Categories of Failure
The categories of failure Venkatesh outlined included
Code deployments and configuration,
Data and state,
Highly unlikely scenarios.
Do you have threat detection? What happens if your data gets corrupted? What if your consumers overload your services? You need to plan for these scenarios which leads to building resilience into the system.
What Is Resilience?
Resilience is the ability to respond to and recover from failures quickly. Achieving this involves using high availability deployments, implementing disaster recovery methods, and using continuous improvement techniques.
Resilience Is a Shared Responsibility
Cloud platforms and customers share a responsibility for creating resilience. Cloud platforms must ensure resilience for hardware and infrastructure of the platform. Cloud vendor customers must pay attention to “resilience in the cloud.” In other words, the customers are responsible for designing and building resilient solutions that run on cloud services.

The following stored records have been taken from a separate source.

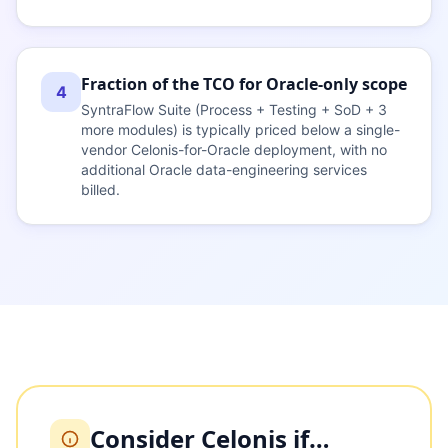
Fraction of the TCO for Oracle-only scope
4
SyntraFlow Suite (Process + Testing + SoD + 3
more modules) is typically priced below a single-
vendor Celonis-for-Oracle deployment, with no
additional Oracle data-engineering services
billed.
Consider Celonis if…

How Does AWS Provide Resilience of the Cloud?
AWS has 102 availability zones across thirty-two regions. Zones offer physical separation, which means resiliency against power interruptions, hardware issues, and other types of failures. Their infrastructure is connected on their own networks.

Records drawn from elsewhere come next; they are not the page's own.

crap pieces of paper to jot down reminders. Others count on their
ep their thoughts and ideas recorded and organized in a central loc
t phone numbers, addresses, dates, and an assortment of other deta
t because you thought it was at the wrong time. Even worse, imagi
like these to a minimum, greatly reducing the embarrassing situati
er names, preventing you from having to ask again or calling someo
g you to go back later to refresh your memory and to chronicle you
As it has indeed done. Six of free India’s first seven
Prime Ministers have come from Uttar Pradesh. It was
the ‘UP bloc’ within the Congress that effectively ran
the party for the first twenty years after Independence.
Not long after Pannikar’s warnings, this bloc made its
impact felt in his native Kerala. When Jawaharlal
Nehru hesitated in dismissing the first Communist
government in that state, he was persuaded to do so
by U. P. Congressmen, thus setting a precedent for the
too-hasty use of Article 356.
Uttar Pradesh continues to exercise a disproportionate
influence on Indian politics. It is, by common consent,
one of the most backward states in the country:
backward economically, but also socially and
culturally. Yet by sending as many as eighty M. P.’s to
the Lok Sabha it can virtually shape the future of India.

AWS has a culture of resilience. From their ownership model to their deployment and resolution processes, they maintain responsiveness and coordination across the organization.
How Can You Build Resilience in the Cloud?
AWS provides best practices and tooling to help decide what best fits your business’ needs.
The framework includes:
Defining and measuring resilience goals set at the workload level, not the organization level.
Identifying and mitigating risks by prioritizing and fixing.
Continuous code refinement to catch issues early and often.
Continuous integration/continuous deployment through automation.
Continuous testing of modeled failures to practice responding.
Continuous observability so you can see issues.
Recovering quickly via planning and building for resiliency.
Keeping in mind that everything is prone to failure, you can combine the resiliency built into AWS and your own built-in resiliency to your design to respond to and recover from these failures.
Resilience in CloudBees CI
From here, Tim Hosey spoke about how CloudBees can help you build resiliency into deployment. Their enterprise CloudBees CI service is designed to deliver high availability using Jenkins running on Kubernetes. That includes:
Active-active, which provides rolling restarts.
HA, which means recovering easily and quickly from a node failure.
Balanced loads across replicated controllers.
Jobs getting redeployed when the node running them fails.
Rolling updates to the CI servers, coming soon!
The major components of CloudBees CI include:
Pod templates define how to run the jobs. These jobs run on agents. And the controllers manage the jobs and agents. Since controllers and agents are running separately, they can be more resilient.
Because agents are running the jobs, they should have their own resource pools to prevent interference with controllers. Running agents and controllers on the same hardware can result in resource bottlenecks—high CPU, disk, or memory use—that can cause controllers to fail. So, it’s best to keep them on separate hardware.
Tim did a walkthrough of setting up an HA CloudBees CI configuration. Some points to note from the demo:
The HA configuration requires EFS due to the need for concurrent read/write.
The CloudBees operations center UI gives you a number of Kubernetes options, including secrets.
CloudBees CI UI shows you progress while things are being created.
The Jenkins controller page becomes available once everything is spun up.
A job that was killed was resumed on another agent automatically.
In this webinar, we learned that there are two main parties involved in building resiliency: the cloud provider and the customer. As a cloud provider, AWS does its part by having a culture built around resilience. Their customers can use their well-architected framework to help plan for and design their resilience in the cloud. CloudBees CI is an enterprise HA solution that provides resilient Jenkins CI for your pipelines. CI/CD is one of the main pillars of resilience since it allows us to respond quickly to issues.
You can use what Venkatesh and Tim taught us to start thinking about how your own organization might improve its resilience against inevitable failures.